I am looking for opportunities for public data stewards / owners to generated much needed revenue, as well as commercial interests to come in and augment, and build upon what is already available–going beyond what cash and resource strapped data stewards / owners might be able to do on their own. Here are a couple of areas I’m documenting a little more right now.
- Wholesale APIs - Deploying, managing, and providing access to public data via APIs that are designed specifically for individual consumers. This could be deploying an API on AWS, Google, Azure, or other infrastructure provider, and providing private, or even I guess public access to the data. Delivering a personalized, customized, and performant public data API experience.
- Real Time APIs - Providing a proxied stream of data from one or many public data sources, going beyond what the data steward / owner is capable of delivering. Charging for the technology, not access to the data itself.
- Cached - Delivering a cached experience, so that when the primary source goes down, all API consumers are still able to get at historical, or other relevant data without interruption.
- Transformation - Providing access to the data but in a different format than the source can provide. This is where the line begins to get blurry because technically you would be charging for access to the data here, albeit in a different format. Maybe it could be done as a wholesale API, where you charge for the service, not the data?
- Enriched - Enriching public data, adding in additional data points, and other relevant data and content that makes it better. Another area things start to get blurry, because again, you are beginning to charge for access to the data. Maybe you would need to have a way to separate public, from the enrichment, I guess?
Those are just a couple of examples I’m looking thinking about. Most public data sources restrict the ability to charge for access to their data by any 3rd party–makes sense. In this particular exercise I’m looking at transit data, and how the overall data and API access experience can be improved upon. There are augmented APIs built upon public transit feeds, like we see from MetroHero, who is built upon WMATA. They clearly state that they are not sanctioned by WMATA, and could go away at any point, and make it known the data is freely available, and should remain that way downstream. I’m also looking at building upon MTA transit feeds in NYC, making the GTFS Realtime feeds available as SIRI feeds, but it is something that will cost me money, and I can’t afford to just provide for access free, subsidizing other applications without some return.

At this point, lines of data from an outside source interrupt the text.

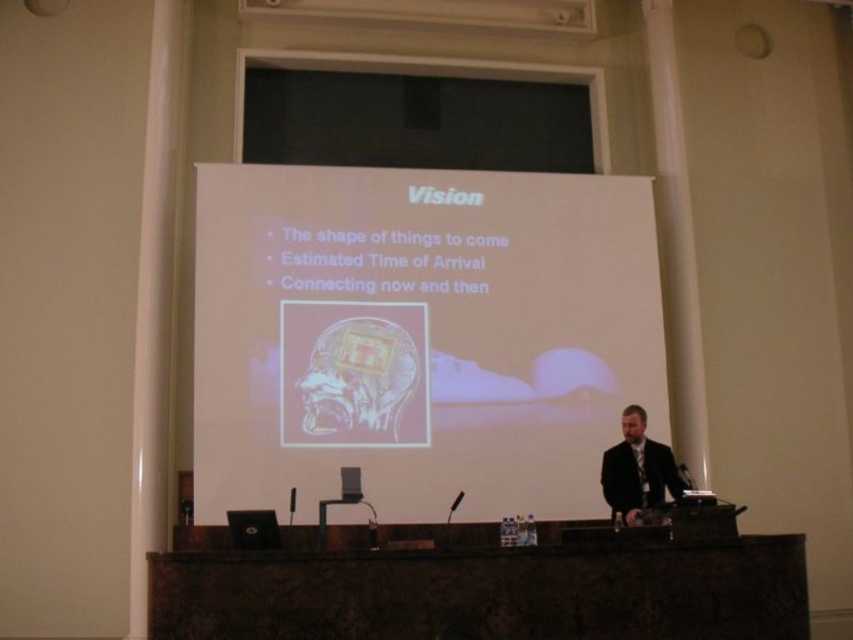
Question: Among these objects, which one is farthest from the camera?

Choices:
 (A) black matte screen at upper center
 (B) brown marble table at center
 (C) black matte suit at right
 (D) white matte projection screen at center

Answer: (A)

Question: Estimate the real-world distances between objects in this image. Which object is closer to the white matte projection screen at center?

Choices:
 (A) black matte suit at right
 (B) brown marble table at center

Answer: (A)

Question: Is brown marble table at center further to camera compared to black matte suit at right?

Choices:
 (A) yes
 (B) no

Answer: (B)

Question: Observing the image, what is the correct spatial positioning of black matte screen at upper center in reference to black matte suit at right?

Choices:
 (A) right
 (B) left

Answer: (B)

Question: Which of the following is the farthest from the observer?

Choices:
 (A) [627, 504]
 (B) [354, 104]

Answer: (B)

Question: Is brown marble table at center further to the viewer compared to black matte suit at right?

I’d like to improve upon MTA transit feeds. Make them more usable, and available in a streaming format using Streamdata.io. I can’t do this in their current format. I can easily proxy their feeds, and transform into a simpler SIRI JSON feed, but then I’m expected to just make them freely available. I’m looking to see how I can do this as a wholesale API, as well as make available in a paid streaming format. I’m not charging for the data, I’m charging for the serving of it in real time? IDK. I am just exploring these thoughts right now. I get where all the concerns come into the picture around making money off public data, and limiting who gets access, however I really want public data to remain available, and improve–this is something that takes money, investment, and the ability to generate revenue.